Lots of nice tips'n'tricks to help me increase my ruby-fu

Unknown sa...

So I have a question... maybe you can help me out. So as you pointed out in your article, you can't currently use blocks in methods defined by define_method (or so it seems).

An example of this:
class Dog
self.instance_eval do
define_method(:bark) do
if block_given?
yield
end
end
end
end

rover = Dog.new
rover.bark { puts "hello" } => nil

The yield in this case does not grab the block, which I believe is as you said.

However, it can be done with straight eval (not the most elegant solution, admittedly...) or one other way, although this way is essentially just cloning another method.

class Cat
def meow
if block_given?
yield
end
end
self.instance_eval do
define_method(:purr, instance_method(:meow))
end
end

lily = Cat.new
lily.purr { puts "meow!" }
In this case the block does get called.

Does this work just because purr is essentially a clone of meow? Also, you say they are planning to fix this in 1.9?

I'm not exactly sure what my my question here was... but I'd just like to hear some more about this issue if you know anything.

Thank You

Anonym sa...

I am affraid that yout examples on the splat operator do not make much sense to me as in most of them, the presence of the * has no visible effect compared to the same statements. I would advise that you devote a single post about the splat op and use proper irb snippets to support your claims about its behaviour.

And about your so-called customization of !, I call it a failure. Again, you would gain much credibility by substantiating your claims with proper code snippets+output.

My reading of your post brings me much FUD.

Anonym sa...

Hi, Ola,
I learnt quite a bit on Ruby Metaprogramming from your posts. I have a suggestion on this point:

Class#inherited is interesting. Through this you can actually keep track of all direct subclasses of your class and with some meta trickery (basically writing a new inherited for each subclass) you can get hold of the complete tree of subclasses..

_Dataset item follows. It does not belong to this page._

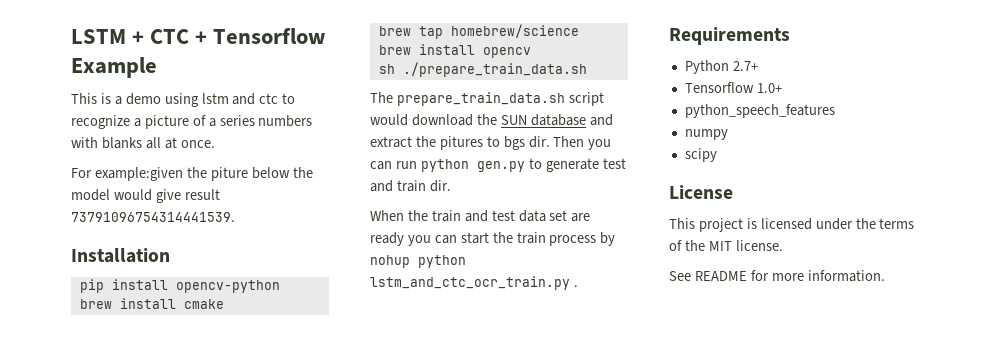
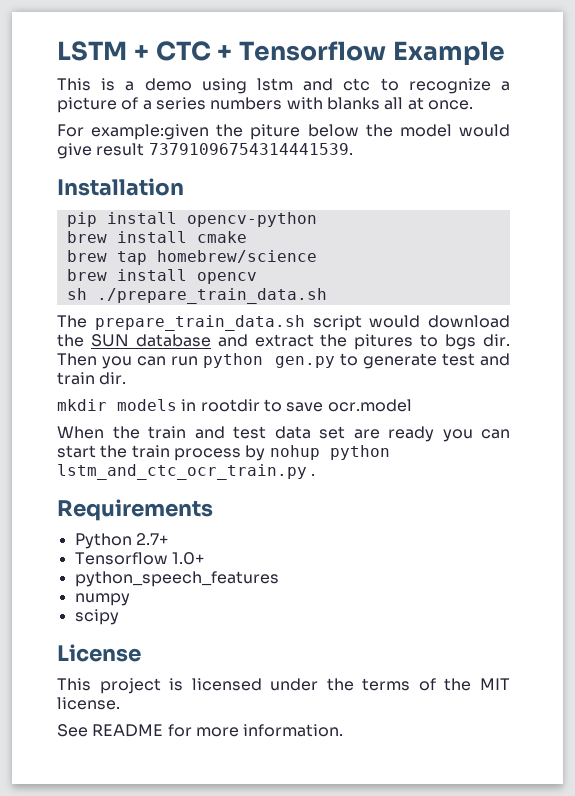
(451, 186) none -> [57,399,412,412] // mkdir models in rootdir to save ocr.model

Actually, I think that no code is necessary on any of the classes, with exception of the top class, that woud just include a module. The module defines included, which in turn defines inherited on the metaclass of the class including the module. Any subclass automatically triggers the inherited method, which keeps track of the Hierarchy Tree. I just tried the following (of course omitting the construction of the Tree):

module TreeBuilder

def self.included(root)
root.class_eval do
class << self
def inherited(subclass)
puts "#{subclass} subclassed #{self}"
end; end; end; end

end

class Top; include TreeBuilder; end
class B < Top; end
class C < B; end
# etc